Any suggestions would be appreciated.
 
Fermentation should be done after 16 days....but you need to check with hydrometer. There are many ways to dry hop including during fermentation. Dry hop now for 5-7 days and you will be ready to bottle or keg at the end of that time.
 
If you want to know for sure, take a gravity reading a few days apart. If it's doesn't drop, fermentation is done. For IPAs I usually ferment for 2 weeks, then dry hop for 5-7 days, then cold-crash and fine. Unless it's a big double IPA, then I might let it go a little longer.

Sometimes I fish out the dry hop bag, some times I don't. I haven't seen any negatives from leaving it. People talk about grassy flavors, but I haven't run in to that. Not after 7ish days at least.
 
Thanks for your input! I just took a hydrometer reading of 1.014 and was satisfied with that number (around 6.04% ABV). The sample tasted great!

I put the hop bag in and will plan on letting it sit for the next 5-7 days as you both mentioned.

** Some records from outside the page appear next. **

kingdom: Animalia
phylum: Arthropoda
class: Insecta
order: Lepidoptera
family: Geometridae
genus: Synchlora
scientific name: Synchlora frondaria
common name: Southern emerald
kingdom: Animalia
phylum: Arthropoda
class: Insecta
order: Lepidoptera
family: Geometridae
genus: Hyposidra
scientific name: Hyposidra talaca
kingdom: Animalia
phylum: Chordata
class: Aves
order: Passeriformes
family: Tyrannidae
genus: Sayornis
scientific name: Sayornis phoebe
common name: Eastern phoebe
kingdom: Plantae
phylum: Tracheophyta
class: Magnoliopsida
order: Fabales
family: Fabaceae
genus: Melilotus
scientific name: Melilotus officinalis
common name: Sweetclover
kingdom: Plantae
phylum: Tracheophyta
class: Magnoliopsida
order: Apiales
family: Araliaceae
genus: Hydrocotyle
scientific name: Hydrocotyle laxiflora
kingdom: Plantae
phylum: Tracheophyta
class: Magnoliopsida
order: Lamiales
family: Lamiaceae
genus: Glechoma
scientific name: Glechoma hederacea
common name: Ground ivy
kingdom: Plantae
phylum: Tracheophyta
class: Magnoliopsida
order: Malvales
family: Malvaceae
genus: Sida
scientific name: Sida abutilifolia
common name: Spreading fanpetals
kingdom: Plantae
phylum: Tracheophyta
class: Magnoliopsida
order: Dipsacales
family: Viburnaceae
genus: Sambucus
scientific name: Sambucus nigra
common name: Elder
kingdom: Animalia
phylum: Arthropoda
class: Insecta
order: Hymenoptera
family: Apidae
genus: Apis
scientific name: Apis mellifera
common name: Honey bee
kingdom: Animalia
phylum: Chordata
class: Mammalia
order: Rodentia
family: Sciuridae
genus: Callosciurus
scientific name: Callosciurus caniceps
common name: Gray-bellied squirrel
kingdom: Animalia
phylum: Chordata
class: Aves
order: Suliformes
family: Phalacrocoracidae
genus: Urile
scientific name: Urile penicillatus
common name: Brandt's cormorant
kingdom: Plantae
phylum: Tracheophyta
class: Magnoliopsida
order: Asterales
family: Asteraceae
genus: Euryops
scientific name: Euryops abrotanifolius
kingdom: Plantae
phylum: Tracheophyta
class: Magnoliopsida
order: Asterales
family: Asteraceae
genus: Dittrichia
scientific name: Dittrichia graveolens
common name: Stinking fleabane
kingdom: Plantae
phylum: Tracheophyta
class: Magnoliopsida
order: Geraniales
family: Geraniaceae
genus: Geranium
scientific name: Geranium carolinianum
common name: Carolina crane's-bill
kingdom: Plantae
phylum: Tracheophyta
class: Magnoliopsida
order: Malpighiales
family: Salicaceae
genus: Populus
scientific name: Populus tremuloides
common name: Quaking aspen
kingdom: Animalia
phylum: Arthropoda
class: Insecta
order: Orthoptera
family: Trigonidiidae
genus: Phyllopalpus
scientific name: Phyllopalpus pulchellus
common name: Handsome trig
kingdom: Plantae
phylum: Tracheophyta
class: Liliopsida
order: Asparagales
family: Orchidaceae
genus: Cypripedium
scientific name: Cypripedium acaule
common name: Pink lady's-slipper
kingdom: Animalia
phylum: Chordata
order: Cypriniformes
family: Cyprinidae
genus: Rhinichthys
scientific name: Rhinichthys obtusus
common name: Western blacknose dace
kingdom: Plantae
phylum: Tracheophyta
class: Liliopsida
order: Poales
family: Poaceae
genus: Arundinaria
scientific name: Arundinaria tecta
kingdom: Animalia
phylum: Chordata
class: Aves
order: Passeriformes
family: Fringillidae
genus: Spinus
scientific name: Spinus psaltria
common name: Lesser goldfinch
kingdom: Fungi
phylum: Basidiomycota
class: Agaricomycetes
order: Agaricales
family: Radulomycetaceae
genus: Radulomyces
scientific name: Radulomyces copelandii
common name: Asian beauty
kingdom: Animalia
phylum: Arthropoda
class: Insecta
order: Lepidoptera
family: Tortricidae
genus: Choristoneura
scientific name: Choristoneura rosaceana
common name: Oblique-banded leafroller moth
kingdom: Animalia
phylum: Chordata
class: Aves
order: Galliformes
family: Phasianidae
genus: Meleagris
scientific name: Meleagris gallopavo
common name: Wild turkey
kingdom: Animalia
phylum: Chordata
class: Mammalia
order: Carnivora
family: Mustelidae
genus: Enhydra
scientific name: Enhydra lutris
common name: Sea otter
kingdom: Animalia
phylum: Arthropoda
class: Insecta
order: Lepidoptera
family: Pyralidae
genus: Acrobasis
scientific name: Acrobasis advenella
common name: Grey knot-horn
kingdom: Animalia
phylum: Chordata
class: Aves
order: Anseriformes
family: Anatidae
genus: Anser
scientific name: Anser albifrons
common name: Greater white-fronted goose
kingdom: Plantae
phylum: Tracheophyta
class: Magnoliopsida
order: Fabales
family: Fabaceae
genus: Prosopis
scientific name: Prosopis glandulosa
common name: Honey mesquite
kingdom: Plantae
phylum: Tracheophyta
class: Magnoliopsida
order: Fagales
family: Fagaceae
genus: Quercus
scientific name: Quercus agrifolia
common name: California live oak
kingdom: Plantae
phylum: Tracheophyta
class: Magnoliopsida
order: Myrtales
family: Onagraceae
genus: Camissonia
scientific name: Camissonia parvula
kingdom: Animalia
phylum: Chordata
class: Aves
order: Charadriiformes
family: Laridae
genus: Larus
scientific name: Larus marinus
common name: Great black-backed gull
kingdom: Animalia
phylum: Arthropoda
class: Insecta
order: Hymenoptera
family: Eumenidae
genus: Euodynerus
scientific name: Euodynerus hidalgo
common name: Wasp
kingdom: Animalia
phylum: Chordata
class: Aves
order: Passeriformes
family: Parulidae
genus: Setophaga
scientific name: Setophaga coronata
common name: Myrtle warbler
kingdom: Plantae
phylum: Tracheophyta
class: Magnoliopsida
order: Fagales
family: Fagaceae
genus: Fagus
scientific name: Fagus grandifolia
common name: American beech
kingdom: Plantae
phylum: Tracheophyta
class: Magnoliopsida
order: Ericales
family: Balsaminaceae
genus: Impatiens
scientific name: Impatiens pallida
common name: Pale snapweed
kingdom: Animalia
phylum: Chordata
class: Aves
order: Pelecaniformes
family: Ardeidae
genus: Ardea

Any idea what the sediment still floating on top could be? There were a few "floaters" in the sample but nothing bitter or off-tasting...
 
I wonder about the instructions on most of these kits. I used to follow those instructions to a 'T' back in the 90's, worried constantly about the fermentation. Now I brew on Saturday, active ferm is winding down by monday where I bump up the temp, I cold crash on Thursday and keg on Saturday. Literally one week from grain to keg. All of this can change quite a bit based on the yeast and how much you pitch.

That being said, I do 1.5L starters for my yeast and it goes nuts for those first 24 hours. For a big porter I did I gave it more time and racked to a secondary, but that was to do pseudo barrel aging.